START DATA SUPPLIED

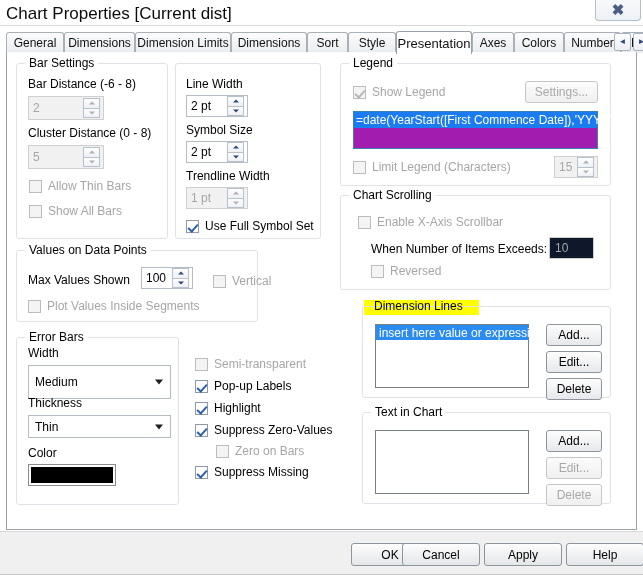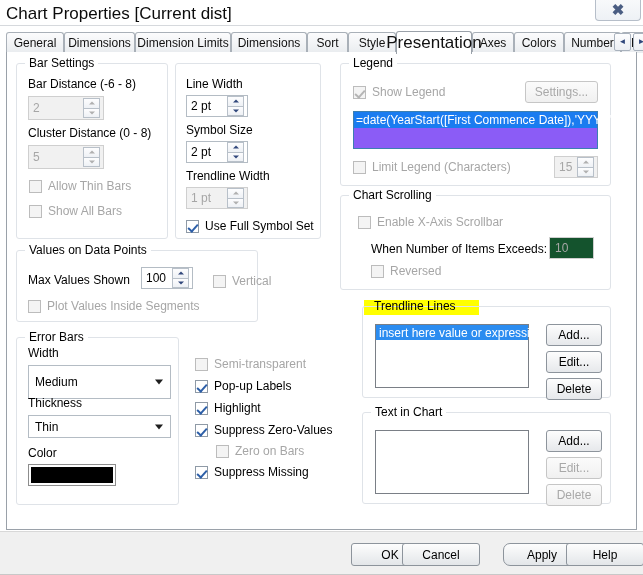"Presentation" .tab.active { font-size: 17px -> 13px }
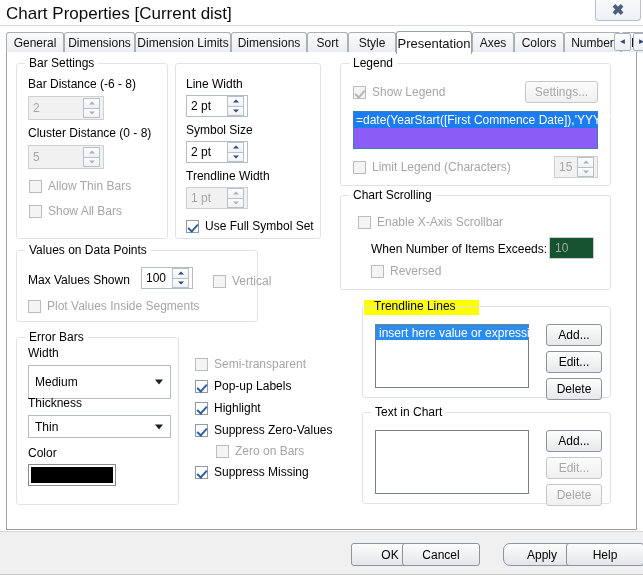"=date(YearStart([First Commence" .legendbox { background: #8b5cf6 -> #a21caf }
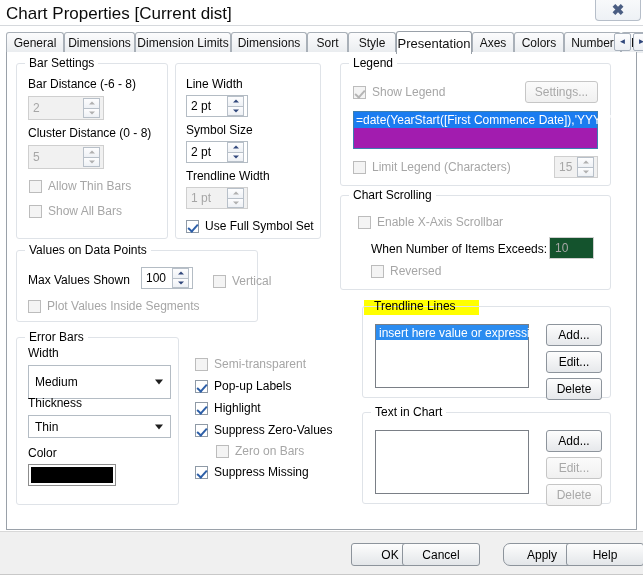"10" .plainbox { background: #14532d -> #0f172a }
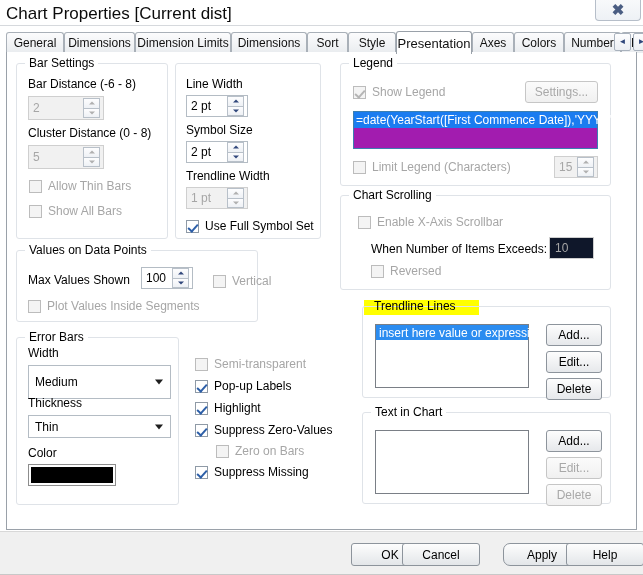"Trendline Lines" div.gb-title { text: Trendline -> Dimension }
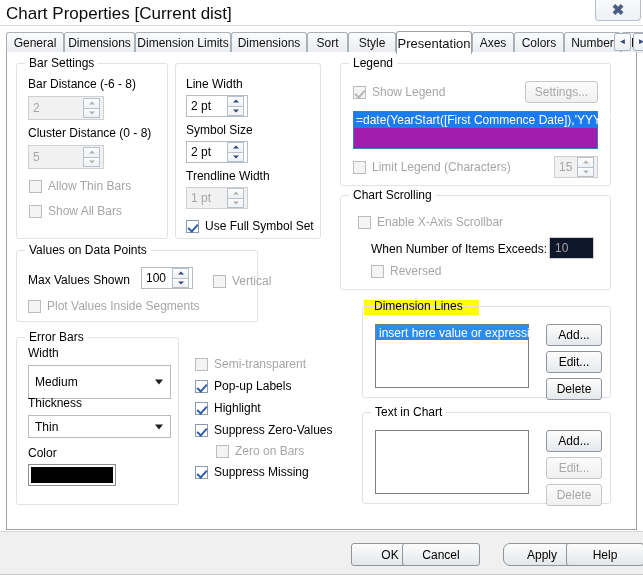"Apply" div.fbtn { border-radius: 7px -> none; left: 503px -> 484px }
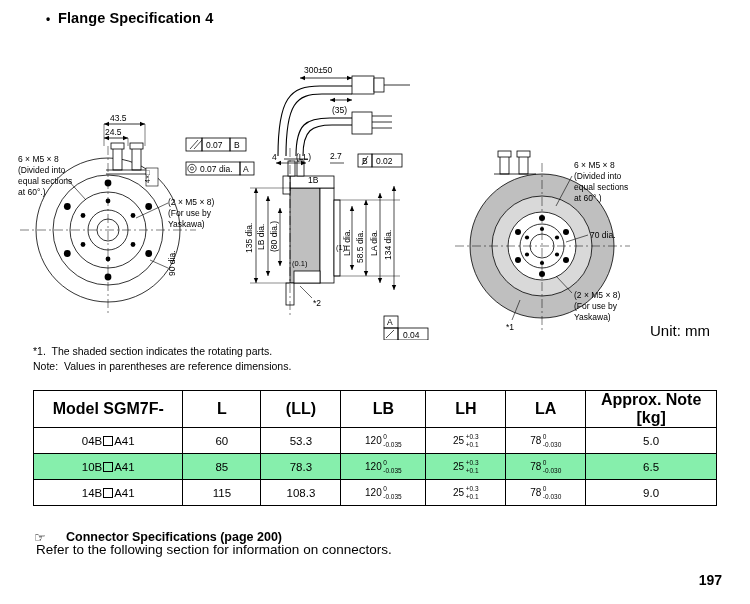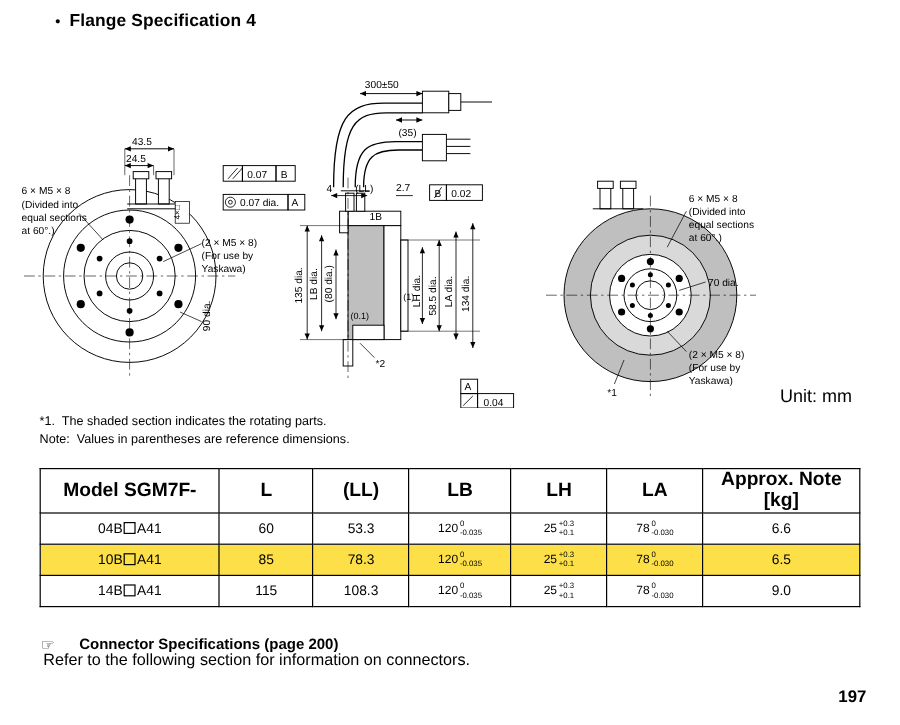"6.6" td { text: 6.6 -> 5.0 }
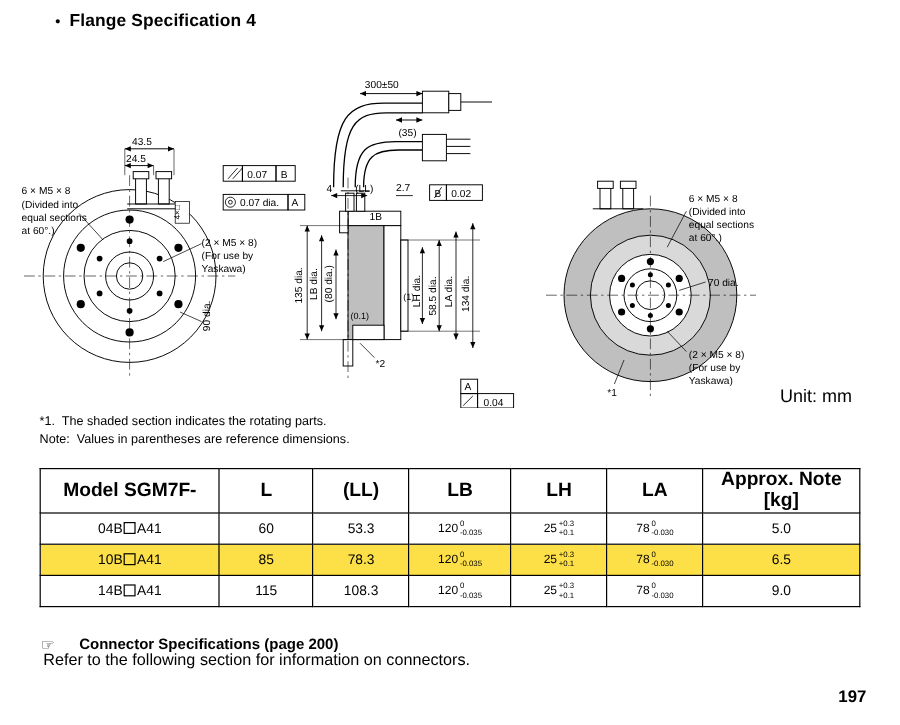"10B A41" .hl { background: #fde047 -> #86efac }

END DATA SUPPLIED

_WORK TASK_:
What is needed is an exact copy of every line from the one with "text: 6.6 ->" to the end of the listing above, with the pictures left out.

_SOLUTION FOR THIS TASK_:
"6.6" td { text: 6.6 -> 5.0 }
"10B A41" .hl { background: #fde047 -> #86efac }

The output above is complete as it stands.